De nuevo las espadas chocaron para dar lugar y otra vez sus ojos se volvieron a enfrentar.

"Sofia, despierta" - unas ves más intento acercar su mano al amuleto y con un solo toque de su dedo este brillo intensamente en una luz rosa que envolvió a Sofia y Hugo, dejando a todos impresionados.

"¿Qué está pasando?" - preguntó con rabia Federico.

Cuando la luz desapareció Sofia se desvaneció en los brazos de Hugo y soltó la espada, mientras que Hugo ya no tenía la herida en su brazo.

"¡Sofia!" - le llamo Hugo angustiado.

"¡Guardias, atrapen a Federico!" - ordenó el rey.

El chico trato de huir pero los guardias fueron más rápidos y lo atraparon para llevarlo al calabozo.

"Sofia, despierta, Sofia" - podía Hugo mientras acariciaba su rostro con delicadeza.

Sofia comenzó a abrir sus ojos y para el alivio de Hugo avían vuelto a ser azules.

"Hugo, ¿qué pasó?, ¿qué hago aquí?, lo último que recuerdo es que estaba con Federico pero después todo es borroso" - mencionó la joven algo desorientada.

"Federico te dio una pócima de amor para usarte como arma en caso de que lo delataran y no te negaras a casarte con él" - respondió el peli negro.

"¿Cómo?" - se revisó y vio que tenía puesto el vestido de novia, era cierto la había usado.

"Para ya todo termino, llévenselo" - ordenó Roland.

Sofia abrazo a Hugo muy contenta y aliviada y este la recibió feliz de tenerla a su lado y agradecido con el padre biológico de ella por la ayuda.
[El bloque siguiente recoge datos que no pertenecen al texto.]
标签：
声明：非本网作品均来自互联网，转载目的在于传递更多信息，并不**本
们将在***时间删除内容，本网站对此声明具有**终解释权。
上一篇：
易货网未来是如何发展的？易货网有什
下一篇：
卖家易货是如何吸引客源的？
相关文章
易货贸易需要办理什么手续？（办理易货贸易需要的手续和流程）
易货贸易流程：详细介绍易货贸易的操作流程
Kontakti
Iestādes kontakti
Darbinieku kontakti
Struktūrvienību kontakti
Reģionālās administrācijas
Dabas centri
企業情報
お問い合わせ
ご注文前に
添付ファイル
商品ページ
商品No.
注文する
"Sofia, hermana, que bueno que eres tú otra vez" - hablo emocionada Amber.

"A mí también y siento mucho que hayan tenido que venir a una boda que no se realizará" - se disculpó apenada.
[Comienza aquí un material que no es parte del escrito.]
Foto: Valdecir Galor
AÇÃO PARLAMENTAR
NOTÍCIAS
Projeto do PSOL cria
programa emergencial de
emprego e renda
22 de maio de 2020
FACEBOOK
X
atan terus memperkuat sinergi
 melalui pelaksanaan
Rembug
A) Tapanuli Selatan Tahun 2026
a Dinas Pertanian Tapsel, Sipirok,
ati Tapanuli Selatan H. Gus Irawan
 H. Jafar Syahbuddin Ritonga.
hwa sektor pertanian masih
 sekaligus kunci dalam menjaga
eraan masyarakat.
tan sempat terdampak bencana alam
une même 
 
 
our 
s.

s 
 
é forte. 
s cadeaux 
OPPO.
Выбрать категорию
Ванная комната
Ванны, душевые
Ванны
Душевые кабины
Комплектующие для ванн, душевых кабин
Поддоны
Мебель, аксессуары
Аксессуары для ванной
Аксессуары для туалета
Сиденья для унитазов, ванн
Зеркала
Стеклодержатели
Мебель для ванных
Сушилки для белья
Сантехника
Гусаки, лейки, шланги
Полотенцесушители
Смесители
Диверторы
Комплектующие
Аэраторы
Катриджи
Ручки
"Tal vez, pero nosotros sabemos que muy pronto si tendrás tu boda pero no con Federico, sino con Hugo" - le reconfortó su hermano guiñándole un ojo.

Ambos chicos se sonrojaron violentamente al escuchar aquello, Garrick le tocó el hombro a su hijo para pasarle una caja negra con algo que él ya sabía que contenía, el anillo de compromiso de su madre.

"Adelante campeón" - le animó su padre.

"Gracias papá" - tomo la caja y se arrodilló frente a Sofia - "Sofia, sé que no es el mejor momento pero no puedo esperar para preguntarte si... ¿quieres ser mi esposa?" - preguntó nervioso pero esperanzado.

"Si, si Hugo, por supuesto que me casaré contigo, es lo que más deseo, estar a tu lado" - el joven sonrió y le tomó la mano para colocar el anillo dorado con el diamante en el centro en su dedo para luego abrazarse fuertemente, por fin podían ser felices.